Der Sitz des Earls of Lydbrooke war ihr immer wie einer der Feenpaläste aus den Märchen ihrer Mutter erschienen oder wie ein Schloß aus jenen selbstersonnenen Geschichten, in deren Mittelpunkt sich Farica als Heldin sah.
Lyde Castle aber hatte heute für sie eine ganz besondere Bedeutung, von der sie nicht genau wußte, ob sie ihr zusagte oder nicht.

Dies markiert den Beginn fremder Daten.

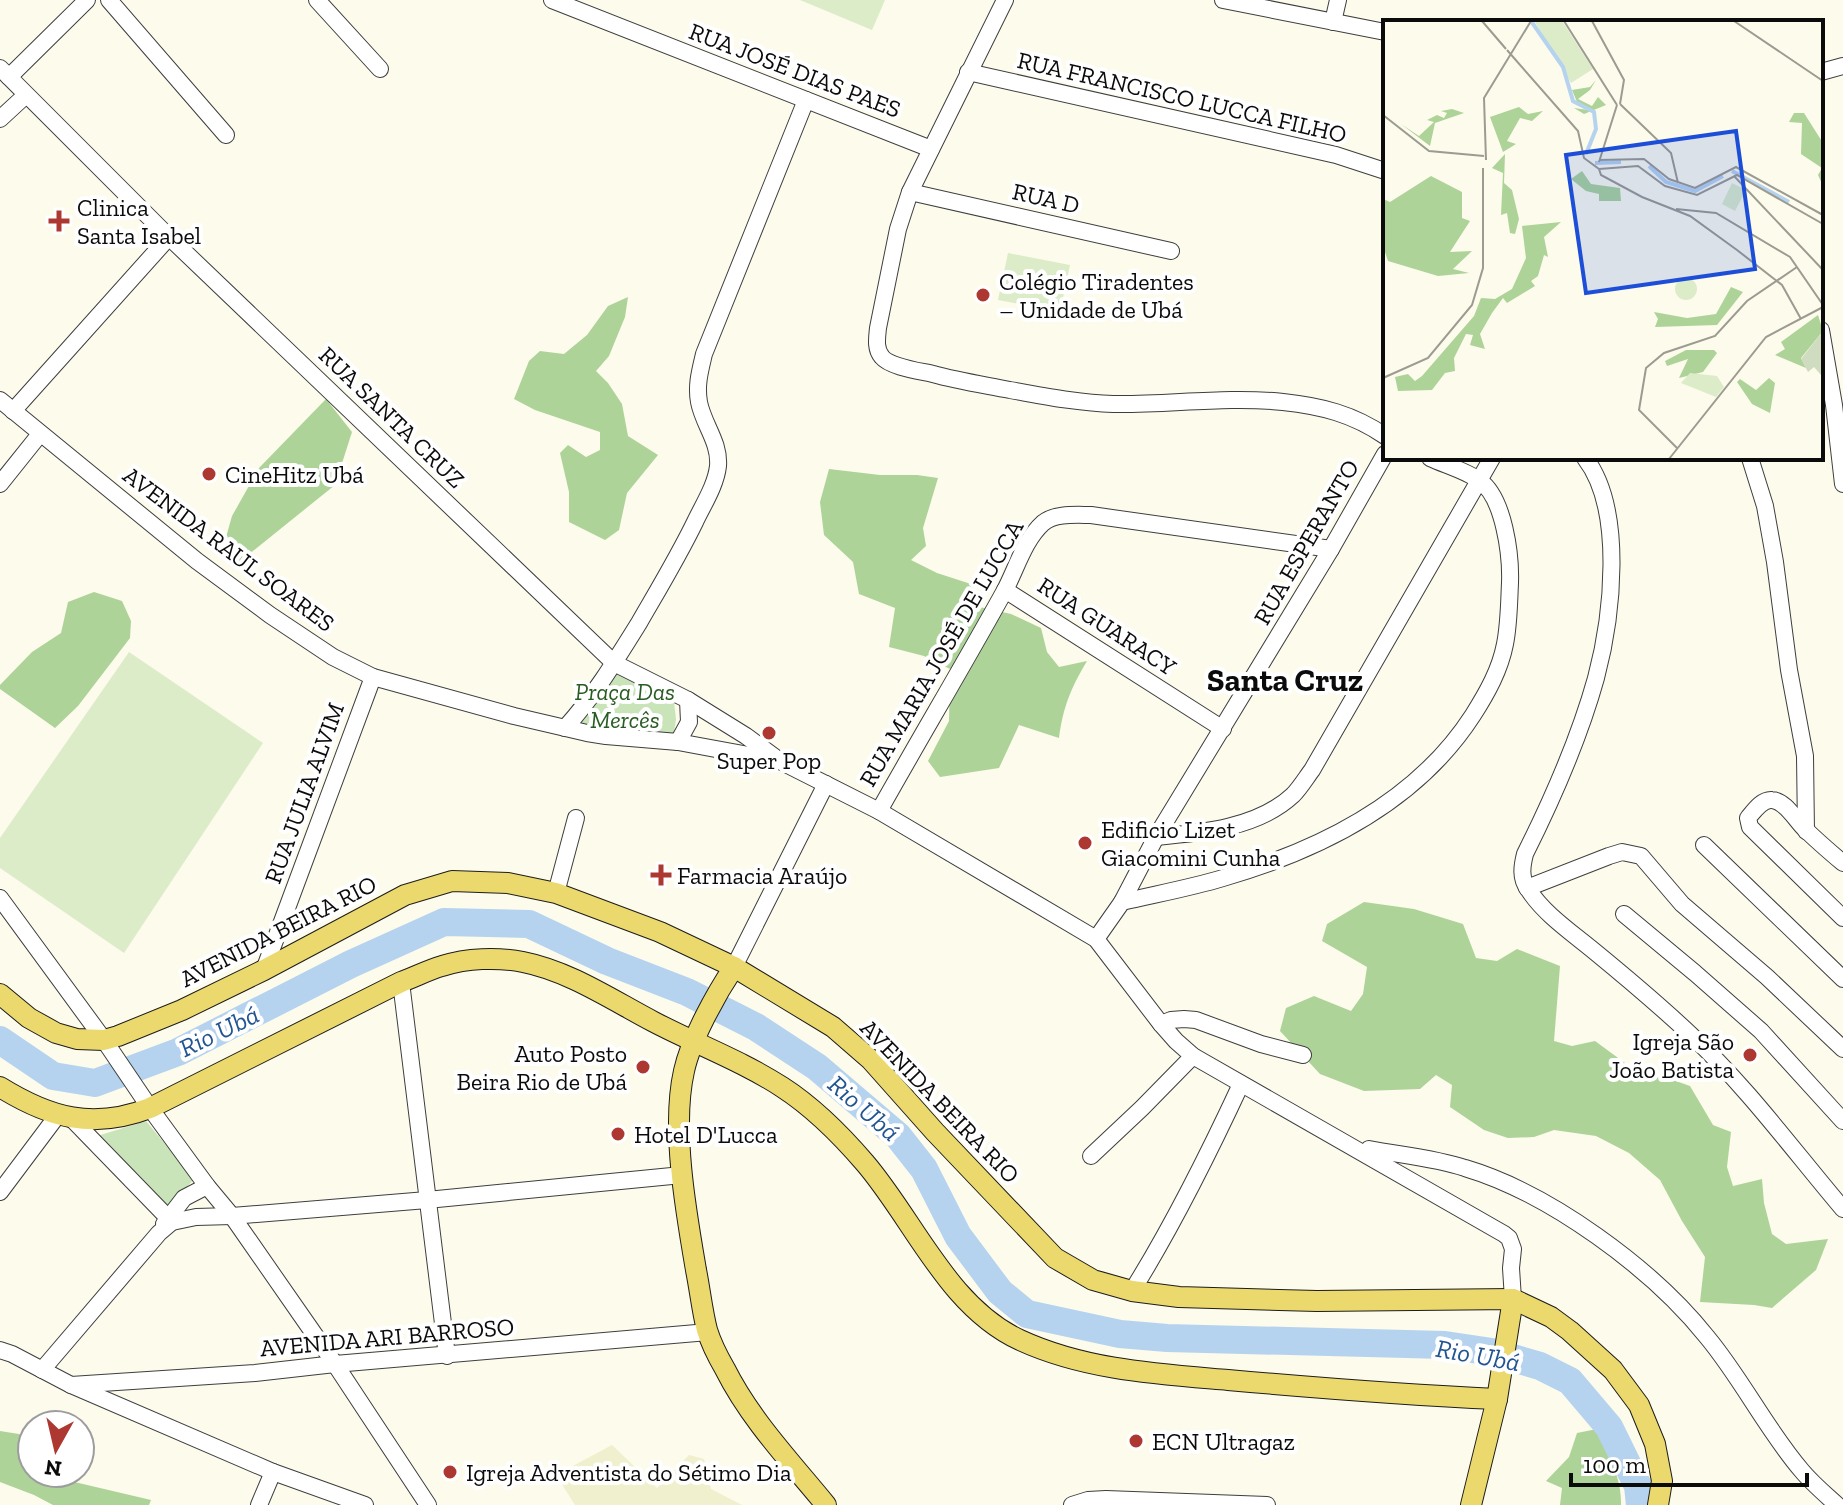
<svg xmlns="http://www.w3.org/2000/svg" width="1843" height="1505" font-family="'Zilla Slab',serif">
	<style>
		.farmland { fill: #f0f0ce }
		.green { fill: #cae4b9 }
		.forest { fill: #add399 }
		.pitch { fill: #dcecc9 }
		.lines { fill: none; stroke-linecap: round; stroke-linejoin: round }
		.river { stroke: #b5d3ef; stroke-width: 28 }
		.minor-casing { stroke: #3e3e3e; stroke-width: 18 }
		.major-casing { stroke: #1c1c1c; stroke-width: 22 }
		.minor { stroke: #fff; stroke-width: 16 }
		.major { stroke: #ebd96d; stroke-width: 20 }
		.poi-dot { fill: #ad3831; stroke: #fff; stroke-width: 3 }
		.labels { text-anchor: middle; dominant-baseline: central; stroke-width: 8; stroke-linejoin: round; paint-order: stroke }
		.street-label { font-size: 24px; fill: #0b0b0b; stroke: #fff }
		.poi-label { font-size: 24px; fill: #0b0b0b; stroke: #fff; text-anchor: start }
		.park-label { font-size: 24px; font-style: italic; fill: #285c22; stroke: #fff }
		.water-label { font-size: 26px; font-style: italic; fill: #215490; stroke: #fff }
		.district-label { font-size: 32px; font-weight: bold; fill: #0b0b0b; stroke: #fff }
		.inset-river { fill: none; stroke: #b5d3ef; stroke-width: 4 }
		.inset-road { fill: none; stroke: #9c9b91; stroke-width: 2 }
		.view { fill: #1d4ed8; fill-opacity: 0.15; stroke: #1d4ed8; stroke-width: 4 }
		.inset-edge { fill: none; stroke: #0b0b0b; stroke-width: 4 }
	</style>
	<rect width="100%" height="100%" fill="#fdfbeb"/>
	<path class="farmland" d="M612 1445 657 1488 689 1455 704 1459 711 1489 742 1505H575L556 1475Z"/>
	<g class="green">
		<path d="M613 668 637 679 674 702 676 719 674 733 663 739 577 727Z"/>
		<path d="M146 1121 194 1179 167 1209 94 1137Z"/>
	</g>
	<g class="forest">
		<path d="M628 297 625 317 609 356 596 371 608 383 622 404 628 436 658 455 627 493 619 530 605 540 569 522V492L560 453 568 445 586 457 600 450V432L535 410 514 399 529 361 540 351 564 354 587 335 608 306Z"/>
		<path d="M326 399 352 432 335 485 238 563 221 555 232 516 259 468Z"/>
		<path d="M829 469 880 475H917L938 478 923 528 926 546 911 560 937 573 974 585 975 606 1011 614 1041 628 1047 652 1059 667 1087 661C1071 688 1063 707 1059 738L1019 725 999 768 940 777 928 761 949 721 950 669 924 656 889 647 895 608 859 594 853 562 824 535 820 502Z"/>
		<path d="M94 592 122 601 131 621 130 638 78 706 55 728 0 689V685L32 652 61 633 68 602Z"/>
		<path d="M1364 902 1414 909 1463 924 1476 958 1497 961 1517 949 1560 966 1554 1041 1572 1046 1595 1041 1640 1074 1673 1080 1690 1086 1713 1125 1731 1132 1727 1167 1733 1186 1762 1179 1764 1203 1772 1234 1786 1244 1828 1239 1816 1270 1772 1308 1754 1305 1700 1302 1705 1257 1682 1221 1660 1180 1629 1153 1596 1136 1554 1130 1534 1137 1508 1138 1484 1130 1450 1107 1452 1085 1436 1075 1420 1089 1364 1091 1320 1074 1280 1031 1286 1008 1314 996 1351 1011 1363 994 1367 967 1322 941 1327 924Z"/>
		<path d="M1597 1429C1608 1453 1622 1478 1621 1505H1560L1562 1488 1546 1481 1569 1457 1577 1433Z"/>
		<path d="M0 1431 19 1434 32 1443V1473H62L66 1480 151 1500 149 1505H53L34 1495 0 1482Z"/>
	</g>
	<g class="pitch">
		<path d="M800 0H885L872 30Z"/>
		<path d="M1008 253 1070 265 1060 312 998 300Z"/>
		<path d="M129 652 263 743 124 953 0 868V838Z"/>
	</g>
	<g class="lines">
		<path class="river" d="M0 1040 53 1076 95 1083 178 1052 351 964 444 922 529 924 607 961 687 992 756 1027 817 1067 898 1136 924 1169 958 1236 1000 1292 1027 1314 1120 1334 1167 1338 1445 1345 1492 1352 1540 1366 1570 1381 1609 1427 1638 1486 1640 1505"/>
		<g class="minor-casing">
			<g id="minor">
				<path d="M109 0 226 135"/>
				<path d="M317 0 380 69"/>
				<path d="M552 0 931 149"/>
				<path d="M1005 0 910 192 898 229 878 328C877 338 875 349 882 357 890 367 920 371 933 374 958 381 985 385 1010 390 1044 396 1078 403 1113 404 1169 405 1226 396 1283 402 1321 406 1353 414 1385 436"/>
				<path d="M1223 0 1385 32"/>
				<path d="M1333 22 1338 0"/>
				<path d="M0 68 169 237 614 663 688 700 746 736 780 761 879 811 1096 939 1161 1024 1176 1041 1193 1056 1504 1234 1509 1238 1513 1249 1511 1268 1513 1299"/>
				<path d="M968 72 1336 155 1385 171"/>
				<path d="M1821 72 1843 66"/>
				<path d="M9 77 87 0"/>
				<path d="M0 119 26 95"/>
				<path d="M910 192 1171 251"/>
				<path d="M1821 330 1834 405 1843 484"/>
				<path d="M0 400 197 561 270 615 333 657 373 677 514 716 587 733 606 736 678 742 775 760"/>
				<path d="M13 411 169 237"/>
				<path d="M1585 458C1625 510 1612 618 1596 678 1579 739 1553 798 1525 854 1522 866 1520 878 1528 889 1544 914 1571 932 1594 951 1627 978 1660 1006 1691 1035 1747 1087 1793 1150 1843 1209"/>
				<path d="M1750 458 1765 506 1775 562 1789 670 1805 756 1806 831"/>
				<path d="M0 484 40 434"/>
				<path d="M1005 590 1223 729"/>
				<path d="M565 728C594 696 616 660 639 623 658 590 678 557 695 522 703 505 716 485 718 466 720 442 703 424 699 402 696 385 700 371 704 354L806 100"/>
				<path d="M678 742 689 722 688 700"/>
				<path d="M879 811C920 738 963 666 1004 592 1016 570 1024 540 1043 523 1055 513 1076 515 1091 515L1331 549"/>
				<path d="M1156 837C1201 833 1258 828 1293 795 1300 788 1306 778 1312 770L1492 458"/>
				<path d="M1704 845 1843 979"/>
				<path d="M1843 863C1830 852 1817 841 1805 829 1796 821 1786 801 1772 800 1762 799 1754 811 1748 818L1750 827 1843 918"/>
				<path d="M1527 888 1609 856 1622 852 1641 856 1682 904 1767 977 1843 1049"/>
				<path d="M556 893 576 818"/>
				<path d="M0 898 104 1040 150 1108 207 1186 232 1216 335 1364 428 1505"/>
				<path d="M1122 902 1156 837 1331 549 1385 454"/>
				<path d="M1624 914 1695 973 1761 1031 1843 1121"/>
				<path d="M1096 939 1122 902C1156 894 1190 888 1223 878 1320 850 1417 802 1473 715 1487 693 1500 670 1505 644 1509 624 1509 603 1510 583 1511 555 1504 498 1480 481 1467 471 1445 465 1430 458"/>
				<path d="M734 967 826 784"/>
				<path d="M264 970 373 677"/>
				<path d="M401 982 447 1356"/>
				<path d="M1161 1024 1171 1020 1184 1019 1196 1020 1261 1044 1303 1055"/>
				<path d="M72 1119 172 1222"/>
				<path d="M1369 1149C1400 1155 1435 1158 1465 1168 1549 1193 1652 1268 1707 1337 1742 1379 1766 1429 1802 1471 1812 1483 1825 1494 1837 1505"/>
				<path d="M1091 1156 1142 1108 1193 1056"/>
				<path d="M0 1192 57 1116"/>
				<path d="M164 1224 184 1198 207 1186"/>
				<path d="M1132 1291C1174 1224 1208 1155 1241 1084"/>
				<path d="M0 1350 12 1354 71 1385 273 1472 365 1505"/>
				<path d="M42 1370 159 1233 172 1222 196 1217 232 1216 427 1200 682 1175"/>
				<path d="M71 1385 255 1373 335 1364 708 1332"/>
				<path d="M259 1505 273 1472"/>
				<path d="M1072 1505 1088 1500 1106 1499 1267 1505"/>
			</g>
		</g>
		<g class="major-casing">
			<g id="major">
				<path d="M734 967C716 994 691 1039 684 1071 671 1128 686 1212 696 1270 700 1290 702 1310 707 1330 711 1343 718 1357 725 1369 750 1419 790 1461 826 1505"/>
				<path d="M0 994 29 1018 56 1033 77 1039 104 1040 118 1036 182 1010 264 970 405 895 452 881 508 883 556 893 660 932 734 967 833 1027 871 1060 935 1132 1055 1258 1093 1280 1132 1291 1179 1297 1317 1301 1513 1299 1551 1317 1570 1331 1613 1370 1639 1405 1655 1444 1662 1481 1658 1505"/>
				<path d="M0 1087C50 1118 93 1130 150 1108L401 982C415 977 428 970 442 966 467 958 497 957 523 962 569 971 612 1000 654 1022 696 1044 742 1061 782 1087 813 1107 841 1135 865 1163 914 1220 948 1307 1020 1340 1085 1370 1158 1374 1228 1380 1318 1388 1407 1395 1497 1399"/>
				<path d="M1471 1505 1497 1399 1513 1299"/>
			</g>
		</g>
		<use href="#minor" class="minor"/>
		<use href="#major" class="major"/>
	</g>
	<g class="poi-dot">
		<path d="M55 209h8v8h8v8h-8v8h-8v-8h-8v-8h8z"/>
		<circle cx="983" cy="295" r="8"/>
		<circle cx="209" cy="474" r="8"/>
		<circle cx="769" cy="733" r="8"/>
		<circle cx="1085" cy="843" r="8"/>
		<path d="M657 863h8v8h8v8h-8v8h-8v-8h-8v-8h8z"/>
		<circle cx="1750" cy="1055" r="8"/>
		<circle cx="643" cy="1067" r="8"/>
		<circle cx="618" cy="1134" r="8"/>
		<circle cx="1136" cy="1441" r="8"/>
		<circle cx="450" cy="1472" r="8"/>
	</g>
	<g class="labels">
		<g class="street-label">
			<text transform="translate(795 70) rotate(21)">RUA JOSÉ DIAS PAES</text>
			<text transform="translate(1182 97) rotate(13)">RUA FRANCISCO LUCCA FILHO</text>
			<text transform="translate(1046 198) rotate(13)">RUA D</text>
			<text transform="translate(392 417) rotate(44)">RUA SANTA CRUZ</text>
			<text transform="translate(1306 542) rotate(-60)">RUA ESPERANTO</text>
			<text transform="translate(229 549) rotate(37)">AVENIDA RAUL SOARES</text>
			<text transform="translate(1107 626) rotate(33)">RUA GUARACY</text>
			<text transform="translate(941 653) rotate(-60)">RUA MARIA JOSÉ DE LUCCA</text>
			<text transform="translate(304 793) rotate(-70)">RUA JULIA ALVIM</text>
			<text transform="translate(278 931) rotate(-27)">AVENIDA BEIRA RIO</text>
			<text transform="translate(940 1101) rotate(46)">AVENIDA BEIRA RIO</text>
			<text transform="translate(387 1337) rotate(-5)">AVENIDA ARI BARROSO</text>
		</g>
		<g class="poi-label">
			<text x="77" y="207">Clinica<tspan x="77" dy="28">Santa Isabel</tspan></text>
			<text x="999" y="281">Colégio Tiradentes<tspan x="999" dy="28">– Unidade de Ubá</tspan></text>
			<text x="225" y="474">CineHitz Ubá</text>
			<text x="769" y="760" text-anchor="middle">Super Pop</text>
			<text x="1101" y="829">Edificio Lizet<tspan x="1101" dy="28">Giacomini Cunha</tspan></text>
			<text x="677" y="875">Farmacia Araújo</text>
			<text x="1734" y="1041" text-anchor="end">Igreja São<tspan x="1734" dy="28">João Batista</tspan></text>
			<text x="627" y="1053" text-anchor="end">Auto Posto<tspan x="627" dy="28">Beira Rio de Ubá</tspan></text>
			<text x="634" y="1134">Hotel D'Lucca</text>
			<text x="1152" y="1441">ECN Ultragaz</text>
			<text x="466" y="1472">Igreja Adventista do Sétimo Dia</text>
		</g>
		<g class="park-label">
			<text x="625" y="691">Praça Das<tspan x="625" dy="28">Mercês</tspan></text>
		</g>
		<g class="water-label">
			<text transform="translate(219 1031) rotate(-26)">Rio Ubá</text>
			<text transform="translate(864 1108) rotate(41)">Rio Ubá</text>
			<text transform="translate(1478 1355) rotate(10)">Rio Ubá</text>
		</g>
		<g class="district-label">
			<text x="1285" y="680">Santa Cruz</text>
		</g>
	</g>
	<g transform="translate(1383 20)">
		<rect width="440" height="440" fill="#fdfbeb"/>
		<path d="M213 60 207 70 195 79 209 86 215 77 223 85 201 94 191 88 205 90 194 82 189 70 207 67ZM136 87 145 94 160 91 149 101 137 98 124 121 133 124 120 132 107 97ZM69 89 81 93 52 103 47 126 18 104 36 116 51 102 44 100 54 95 61 98 64 93 58 91ZM411 93H421L440 123V166L435 155 439 148 418 134 419 103 406 102ZM122 134 121 163 129 170 136 199 132 214 127 213 124 193 118 195 120 153 109 148ZM199 151 208 164 237 168 238 181H216V174L203 171 188 159ZM48 156 79 172V198L87 201 67 232 89 231 70 249 86 253 55 256 5 241 0 226V179L7 182ZM178 202 161 217 165 237 161 235 155 256 148 261 152 266 124 283 120 278 109 293 97 314 102 329 87 325 90 315 83 314 71 338 72 351 62 353 49 370 15 371 12 357 25 354 32 361 39 356 91 296 98 278 112 279 129 269 143 238 139 206ZM348 267 360 272 334 305 272 307 275 299 271 292 304 298 333 294ZM435 295 440 311 418 338 423 348 392 335 402 329 398 322ZM303 330H331L334 333 320 352 296 358 305 339 284 346 282 341ZM386 358 392 363 387 393 369 384 354 362 357 359 373 370Z" fill="#add399"/>
		<path d="M440 311V354L438 355 431 347 425 352 418 339Z" fill="#d0dcbf"/>
		<path d="M179 1 210 49 188 63 152 2ZM349 163 363 170 352 191 339 184ZM292 269a11 11 0 1 1 22 0a11 11 0 1 1-22 0ZM307 353 334 356 341 367 333 377 298 363Z" fill="#dcecc9"/>
		<path class="inset-river" d="M148 1 180 47 190 81 211 92 213 109 203 134M212 143 238 142M266 146 283 162 312 171 340 156M349 151 406 182"/>
		<path class="inset-road" d="M99 1 123 29M181 1 234 85M209 1 241 60 237 84M351 1 440 61M124 30 195 111 201 138 216 149M237 84 288 133 295 163M0 95 46 131 101 136M103 140 101 78 148 1M216 140 261 139 286 159 312 168 353 147 440 195M216 142 234 85M216 149 218 155 259 177 307 196 354 230 399 265 418 299M216 149 255 146 282 166 314 175 354 155 440 204M351 156 440 250M293 189 333 193 407 237 440 285M0 358 45 338 89 285 100 248V148M294 428 256 390 263 348 281 333 332 316 364 281 414 247M286 439 383 317 440 287"/>
		<path class="view" d="M353 111 372 249 203 273 183 135Z"/>
		<rect width="440" height="440" class="inset-edge"/>
	</g>
	<g transform="translate(56 1449) rotate(188)"><circle r="38" fill="#ffffff" stroke="#9d9d9d" stroke-width="2"/>
	<path d="M0-6L14 30L0 20L-14 30Z" fill="#ad3831"/>
	<text y="-12" font-size="22" font-weight="bold" text-anchor="middle" fill="#0b0b0b">N</text>
	</g>
	<path d="M1571 1473v12h236v-12" fill="none" stroke="#0b0b0b" stroke-width="4"/>
	<text x="1583" y="1473" font-size="24" fill="#0b0b0b" stroke="#ffffff" stroke-width="6" paint-order="stroke">100 m</text>
</svg>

In ihrem grünen Musselinkleid war sie vor dem Hintergrund des Waldes kaum auszumachen, als sie verwundert innehielt, weil sie einen auf einem umgestürzten Baumstamm sitzenden Mann vor sich bemerkte. Er saß auf dem Baumstamm, auf dem sie sich hatte niederlassen wollen, und sah zum Schloß hinüber. Wie ärgerlich, daß man nicht einmal hier ungestört sein konnte. Sie wollte sich gerade unauffällig entfernen, um einer Begegnung mit dem Fremden auszuweichen, als sie plötzlich etwas in seiner Hand aufblitzen sah.
Mit Entsetzen stellte Farica fest, daß er eine Pistole an die Schläfe führen wollte.
Ohne an die möglichen Folgen ihres Verhaltens zu denken, lief sie auf den Unbekannten zu.
„Nein . . . das dürfen Sie nicht tun! Das wäre unrecht und feig gehandelt!" rief sie eindringlich.
Dabei faßte sie unwillkürlich nach seinem Arm.
Offensichtlich erschrocken über ihr Auftauchen, wandte ihr der Fremde das Gesicht zu. Farica war ihm noch nie zuvor begegnet, erkannte aber, daß sie einen Gentleman vor sich hatte. Sekundenlang blickten die beiden einander nur an.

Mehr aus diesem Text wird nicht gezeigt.